== TASK ITEM ==
Copy the lines below exactly, starting with the line that contains "м хронически не выполняются с начала года. В" and continuing up to and including the line that contains "Freischwinger Gastrostühle". Leave the pictures out of your answer.

%%

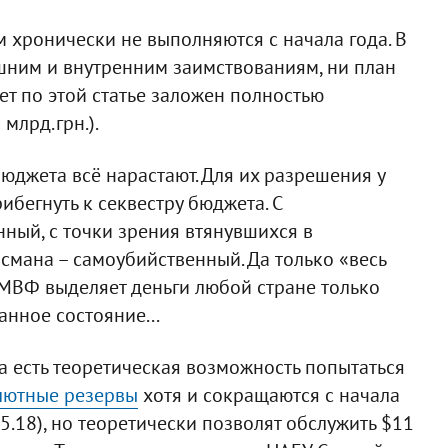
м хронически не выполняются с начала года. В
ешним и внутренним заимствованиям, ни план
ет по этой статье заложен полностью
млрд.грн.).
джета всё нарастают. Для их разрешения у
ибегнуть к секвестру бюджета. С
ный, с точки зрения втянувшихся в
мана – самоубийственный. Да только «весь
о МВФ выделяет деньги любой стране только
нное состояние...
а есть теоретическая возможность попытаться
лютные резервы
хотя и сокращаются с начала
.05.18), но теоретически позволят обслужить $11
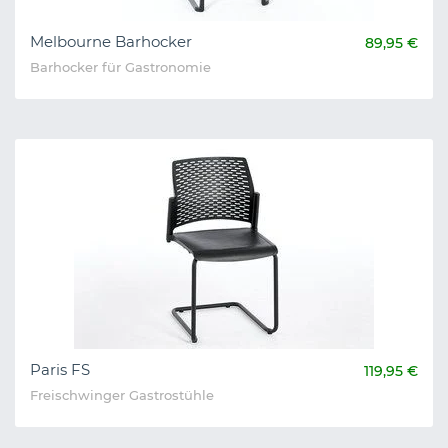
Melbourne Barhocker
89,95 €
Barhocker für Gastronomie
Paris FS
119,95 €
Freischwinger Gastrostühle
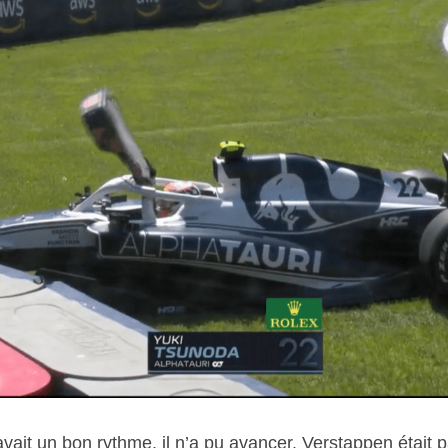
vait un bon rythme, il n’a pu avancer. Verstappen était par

%%
%%

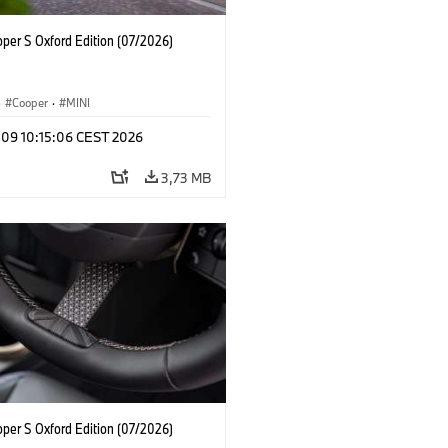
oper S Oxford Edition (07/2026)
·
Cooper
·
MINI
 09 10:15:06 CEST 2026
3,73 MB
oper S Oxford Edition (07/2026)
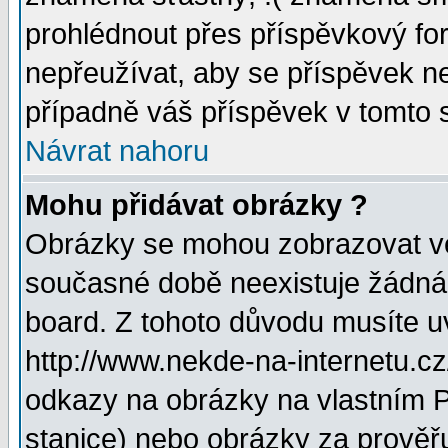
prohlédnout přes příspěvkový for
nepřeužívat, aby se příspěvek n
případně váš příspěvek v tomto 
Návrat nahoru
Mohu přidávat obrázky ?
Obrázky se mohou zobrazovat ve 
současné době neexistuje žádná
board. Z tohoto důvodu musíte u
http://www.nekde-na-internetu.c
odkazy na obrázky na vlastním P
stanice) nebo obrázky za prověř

%%
%%

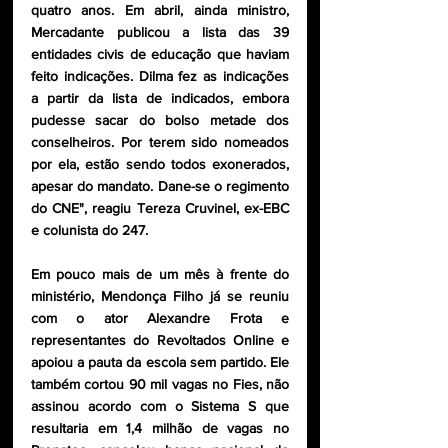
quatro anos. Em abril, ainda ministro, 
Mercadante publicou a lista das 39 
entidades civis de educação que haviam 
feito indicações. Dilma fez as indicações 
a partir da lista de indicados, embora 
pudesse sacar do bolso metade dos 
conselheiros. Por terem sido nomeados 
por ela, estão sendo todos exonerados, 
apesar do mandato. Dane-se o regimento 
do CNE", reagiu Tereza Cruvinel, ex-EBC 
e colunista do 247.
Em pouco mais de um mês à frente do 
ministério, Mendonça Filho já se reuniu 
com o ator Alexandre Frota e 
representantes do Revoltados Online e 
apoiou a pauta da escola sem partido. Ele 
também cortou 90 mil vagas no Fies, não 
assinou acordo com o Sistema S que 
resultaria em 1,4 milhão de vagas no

%%

== ANSWER BOX ==
м хронически не выполняются с начала года. В
ешним и внутренним заимствованиям, ни план
ет по этой статье заложен полностью
млрд.грн.).
джета всё нарастают. Для их разрешения у
ибегнуть к секвестру бюджета. С
ный, с точки зрения втянувшихся в
мана – самоубийственный. Да только «весь
о МВФ выделяет деньги любой стране только
нное состояние...
а есть теоретическая возможность попытаться
лютные резервы
хотя и сокращаются с начала
.05.18), но теоретически позволят обслужить $11
Melbourne Barhocker
89,95 €
Barhocker für Gastronomie
Paris FS
119,95 €
Freischwinger Gastrostühle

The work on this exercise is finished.